• AIM OF THE EXERCISE
Reproduce the lines of the listing word for word, from the line containing "para confecção de" through the line containing "demandas de segurança de rede do SENAR-AR/MS.", including both of those lines.

• TASK DATA

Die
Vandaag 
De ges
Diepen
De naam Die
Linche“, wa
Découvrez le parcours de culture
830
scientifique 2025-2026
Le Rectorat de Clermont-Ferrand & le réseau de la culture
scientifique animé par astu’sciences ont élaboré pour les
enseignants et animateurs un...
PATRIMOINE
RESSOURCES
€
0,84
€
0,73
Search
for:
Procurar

---

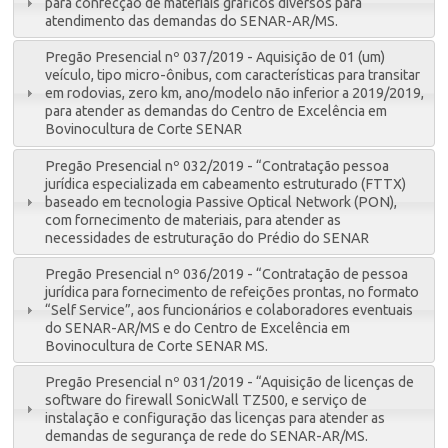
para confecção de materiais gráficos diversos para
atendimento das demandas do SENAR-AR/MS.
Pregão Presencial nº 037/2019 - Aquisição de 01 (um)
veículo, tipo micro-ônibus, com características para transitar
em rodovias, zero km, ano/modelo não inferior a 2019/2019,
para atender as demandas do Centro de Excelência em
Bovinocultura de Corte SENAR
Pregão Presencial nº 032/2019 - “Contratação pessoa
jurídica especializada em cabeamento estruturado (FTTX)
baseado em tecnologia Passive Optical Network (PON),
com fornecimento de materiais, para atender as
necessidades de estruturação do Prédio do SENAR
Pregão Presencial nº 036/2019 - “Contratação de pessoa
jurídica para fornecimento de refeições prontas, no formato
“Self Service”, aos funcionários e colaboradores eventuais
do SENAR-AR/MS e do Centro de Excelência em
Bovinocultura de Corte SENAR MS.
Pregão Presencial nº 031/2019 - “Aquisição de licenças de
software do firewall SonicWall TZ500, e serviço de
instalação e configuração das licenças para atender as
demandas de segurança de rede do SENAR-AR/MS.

• SOLUTION TO THIS TASK
para confecção de materiais gráficos diversos para
atendimento das demandas do SENAR-AR/MS.
Pregão Presencial nº 037/2019 - Aquisição de 01 (um)
veículo, tipo micro-ônibus, com características para transitar
em rodovias, zero km, ano/modelo não inferior a 2019/2019,
para atender as demandas do Centro de Excelência em
Bovinocultura de Corte SENAR
Pregão Presencial nº 032/2019 - “Contratação pessoa
jurídica especializada em cabeamento estruturado (FTTX)
baseado em tecnologia Passive Optical Network (PON),
com fornecimento de materiais, para atender as
necessidades de estruturação do Prédio do SENAR
Pregão Presencial nº 036/2019 - “Contratação de pessoa
jurídica para fornecimento de refeições prontas, no formato
“Self Service”, aos funcionários e colaboradores eventuais
do SENAR-AR/MS e do Centro de Excelência em
Bovinocultura de Corte SENAR MS.
Pregão Presencial nº 031/2019 - “Aquisição de licenças de
software do firewall SonicWall TZ500, e serviço de
instalação e configuração das licenças para atender as
demandas de segurança de rede do SENAR-AR/MS.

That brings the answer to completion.